45 - `Page21`: `(page(S+A) - page(P))` must fit in signed 33 bits (21 bits × 4 KiB scale). In practice, always satisfiable on macOS.
46 - `PageOff12`: always fits by construction.
47 - `Unsigned`: wraps silently.
48
49 ### 5. Subtractor + Unsigned pair
50 A `RelocKind::Subtractor` entry carries both the minuend and subtrahend. Formula: `target = minuend.addr + minuend_addend - (subtrahend.addr + subtrahend_addend)`. Write as u32 or u64 depending on length. afs-as uses this for `.quad _a - _b` and for CIE offset diff in `__eh_frame`.
51
52 ### 6. PC vs atom address
53 `P` is the address of the relocated 4-byte instruction, `atom.addr + reloc.offset`. `P` for an `Unsigned` reloc still evaluates even when `pcrel=false`; the formula just doesn't use it. A wrong `P` is the most common reloc bug — unit test every kind against a hand-computed value.
54
55 ### 7. Error reporting
56 Every failed reloc cites the originating input + atom + offset + kind + referent. No panics.
57
58 ### 8. Defer: GOT and TLVP
59 `GOT_LOAD_PAGE21`, `GOT_LOAD_PAGEOFF12`, `POINTER_TO_GOT`, `TLVP_LOAD_*` — Sprint 12 and Sprint 13 allocate the synthetic sections and wire them. This sprint emits a clear "not yet implemented" error if encountered.
60
61 ## Testing Strategy
62 - Unit test each kind with hand-computed encodings cross-checked against ARM ARM and `otool -tv` disassembly.
63 - Differential: identical inputs through `ld` and afs-ld produce the same patched bytes (within allowed-diff categories from Sprint 0's harness).

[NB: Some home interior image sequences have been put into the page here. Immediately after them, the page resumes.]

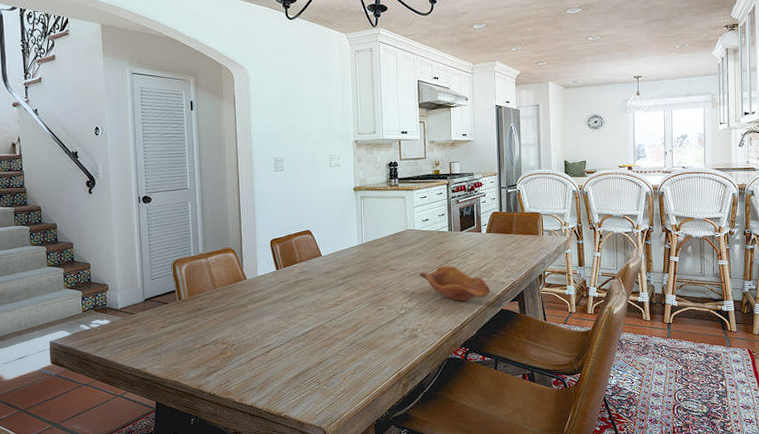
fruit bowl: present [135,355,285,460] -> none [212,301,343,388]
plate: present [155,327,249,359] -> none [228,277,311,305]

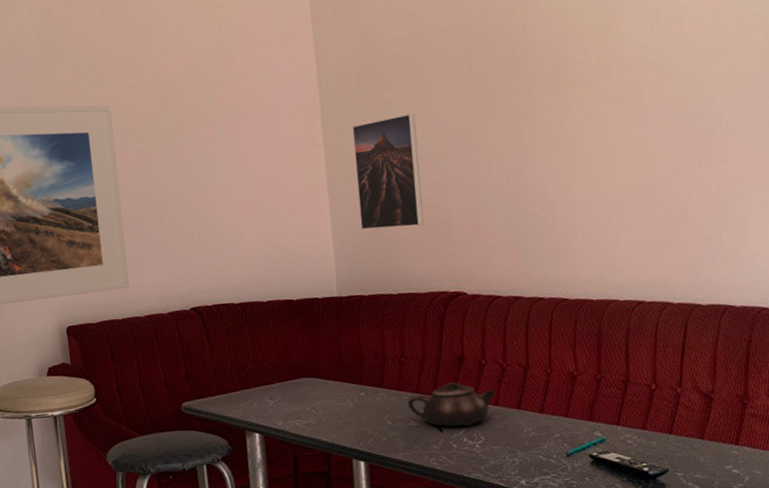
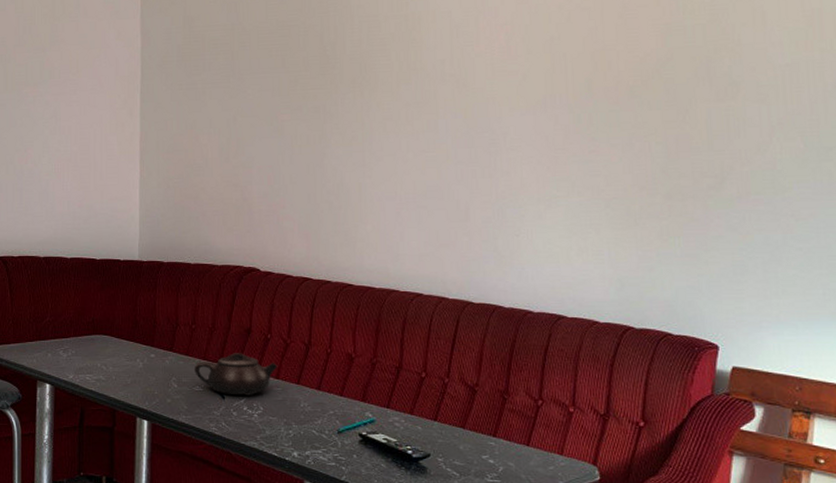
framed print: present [352,113,424,230] -> none [167,96,228,202]

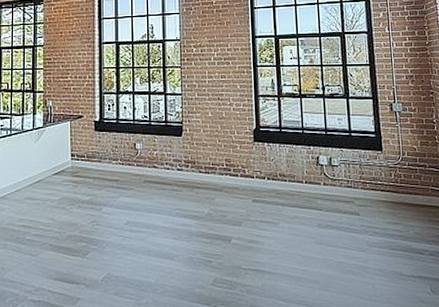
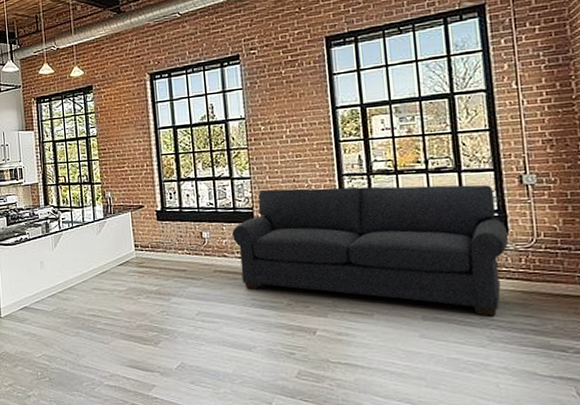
sofa: none [163,105,383,224] -> present [232,184,509,316]

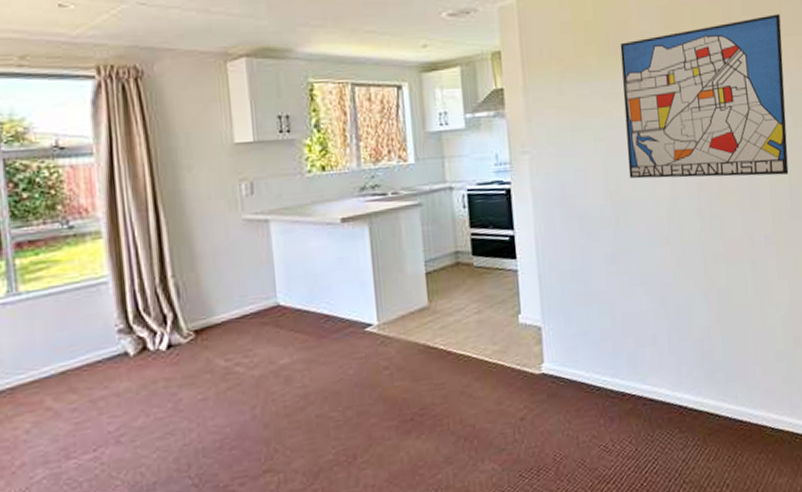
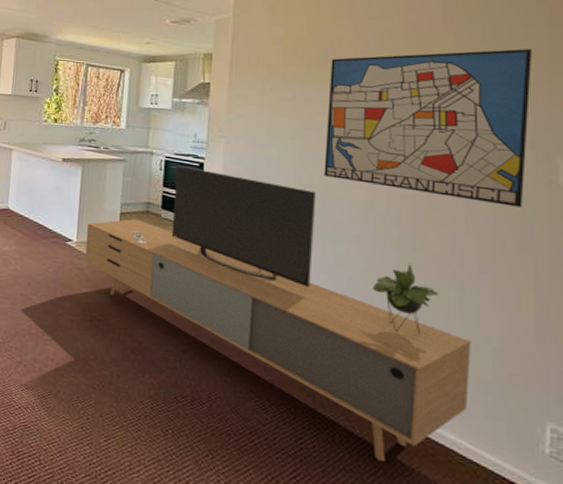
media console: none [388,196,770,461] -> present [85,166,471,462]

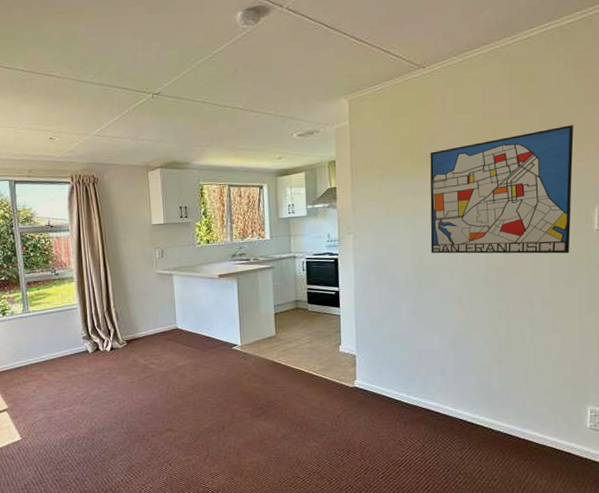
media console: present [85,166,471,462] -> none [248,264,539,461]

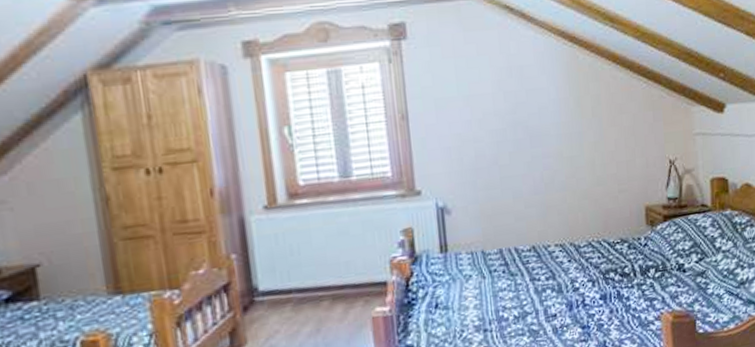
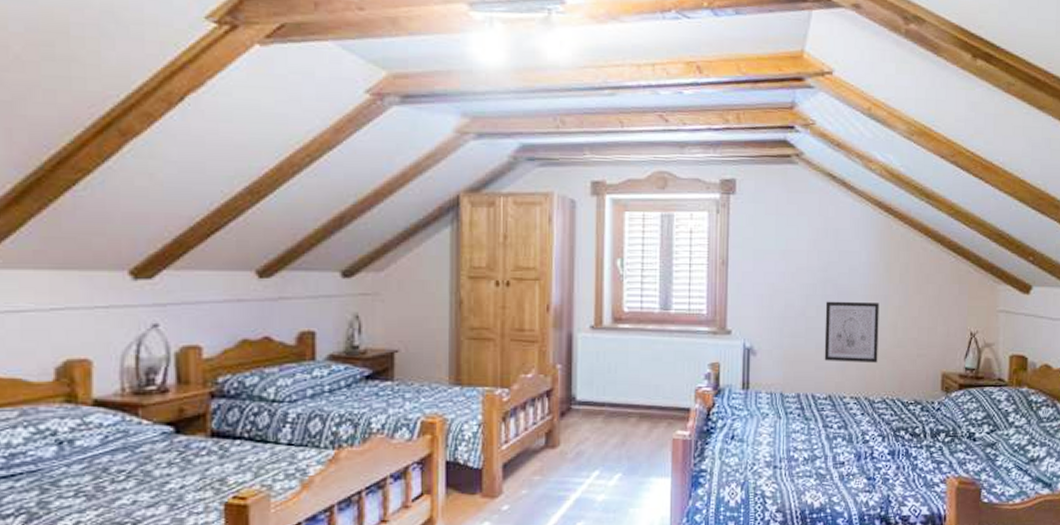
wall art: none [518,141,579,211] -> present [824,301,879,363]

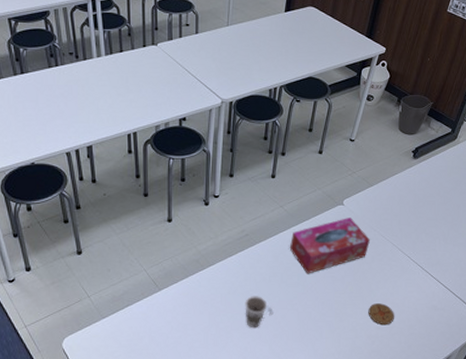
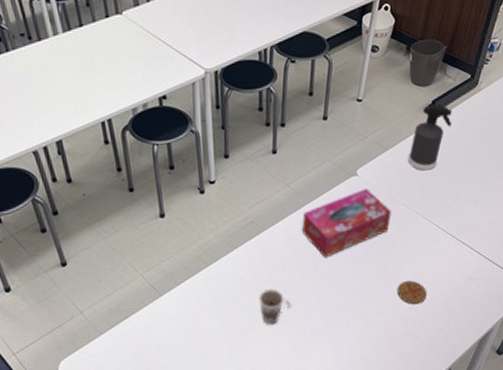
spray bottle: none [389,151,433,208] -> present [408,104,453,171]

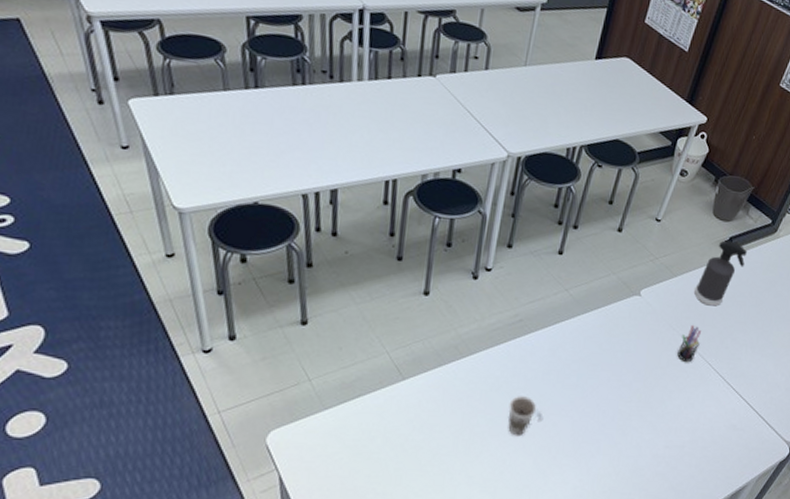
tissue box: present [301,189,392,258] -> none [570,311,668,375]
coaster: present [397,280,427,305] -> none [656,417,687,444]
pen holder: none [403,192,423,228] -> present [677,325,701,362]

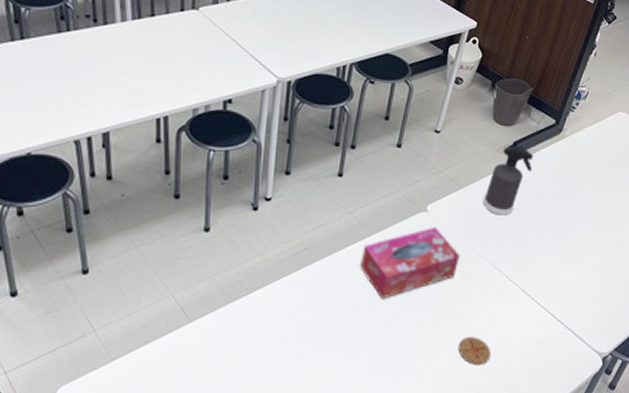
cup: present [508,396,543,437] -> none [301,328,339,372]
tissue box: none [570,311,668,375] -> present [359,227,461,300]
coaster: none [656,417,687,444] -> present [458,337,490,366]
pen holder: present [677,325,701,362] -> none [472,238,494,276]

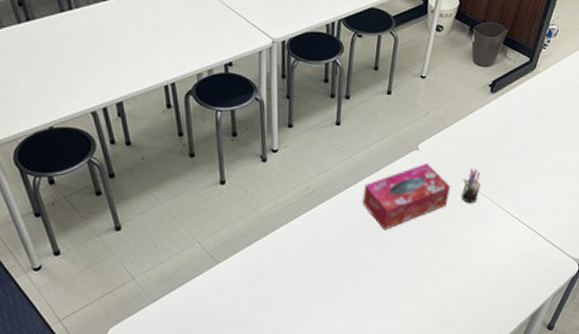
coaster: present [458,337,490,366] -> none [453,255,482,279]
pen holder: none [472,238,494,276] -> present [461,169,481,203]
spray bottle: present [483,146,534,215] -> none [468,84,512,148]

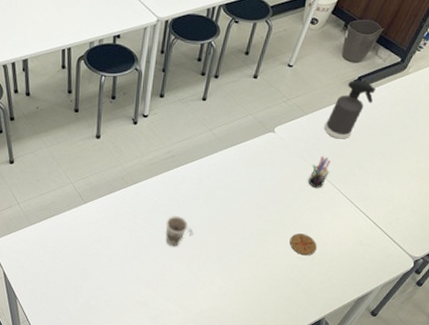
cup: none [316,259,350,296] -> present [165,216,194,247]
tissue box: present [362,163,451,230] -> none [214,145,300,199]
coaster: none [453,255,482,279] -> present [289,233,317,256]
spray bottle: none [468,84,512,148] -> present [324,80,377,139]

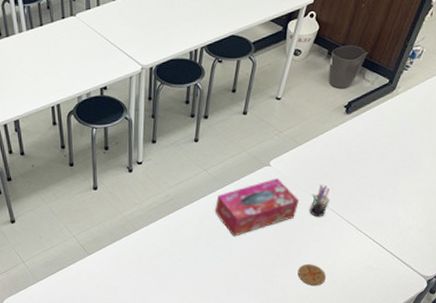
cup: present [165,216,194,247] -> none [171,259,200,290]
tissue box: none [214,145,300,199] -> present [214,178,300,237]
spray bottle: present [324,80,377,139] -> none [320,105,368,166]

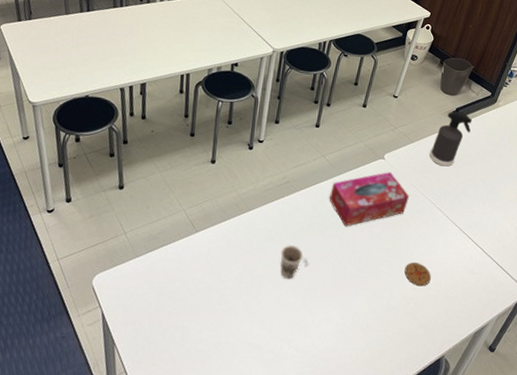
cup: none [171,259,200,290] -> present [280,245,309,280]
pen holder: present [310,185,329,217] -> none [418,183,437,214]
spray bottle: none [320,105,368,166] -> present [430,111,473,167]

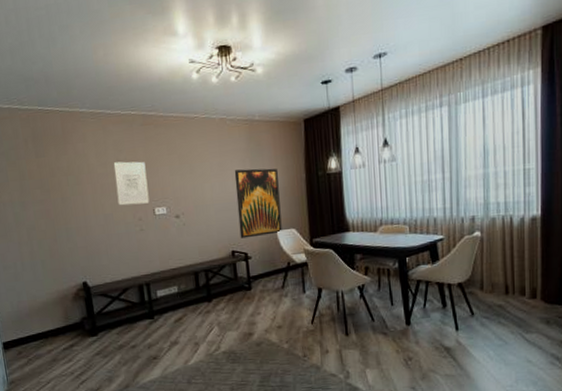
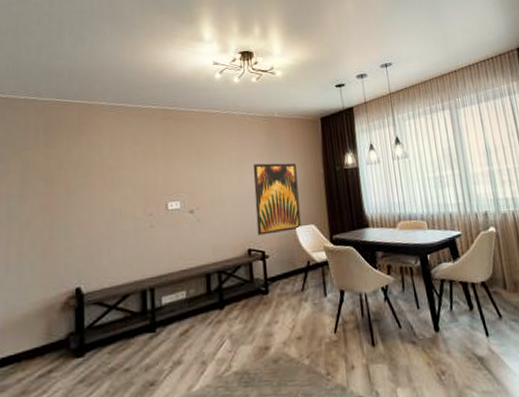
wall art: present [113,161,150,206] -> none [128,154,163,200]

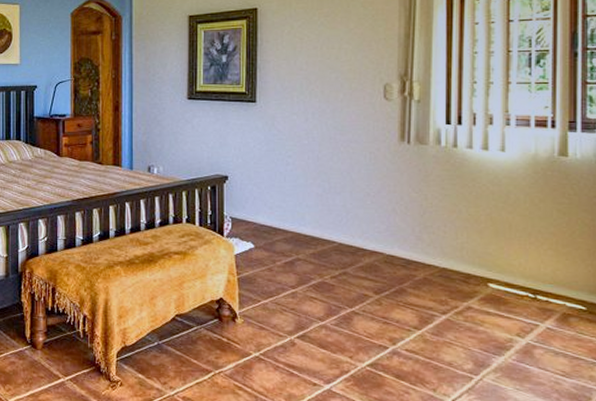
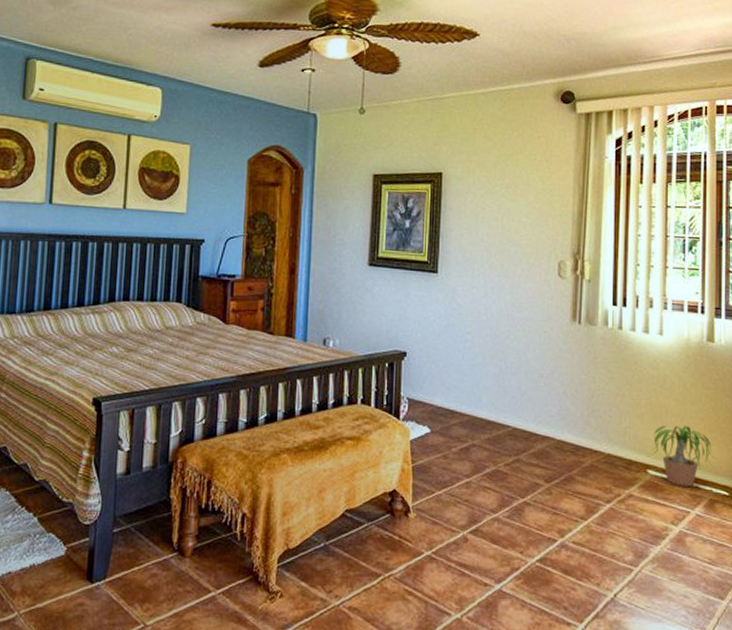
potted plant: none [491,240,572,300] -> present [650,425,717,486]

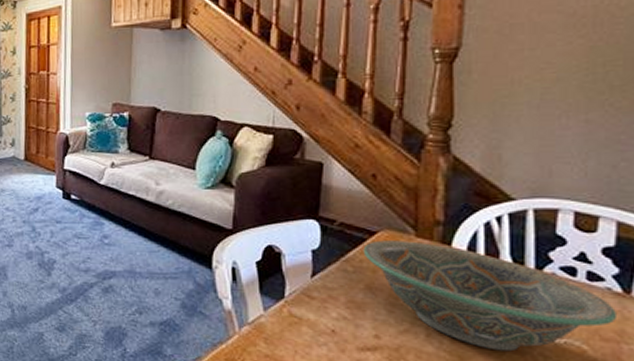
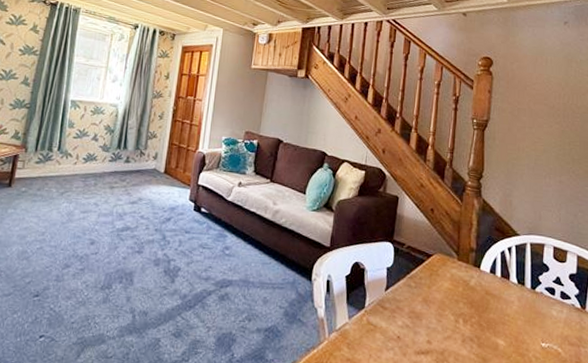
decorative bowl: present [363,240,618,352] -> none [422,262,578,354]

64 - Corner cases: max-negative branch, wrap-around UNSIGNED addend, SUBTRACTOR across sections, SUBTRACTOR within same section.
65 - Regression fixture: a tiny `.o` that exercises every kind covered in this sprint.
66
67 ## Definition of Done
68 - All covered reloc kinds apply correctly against a corpus of fixtures.
69 - Out-of-range BRANCH26 emits an actionable error.
70 - Differential pass: 10+ fixtures link to byte-identical `__text` under afs-ld and `ld`.
71 - GOT/TLVP kinds emit "not yet implemented" errors with a pointer to Sprints 12/13.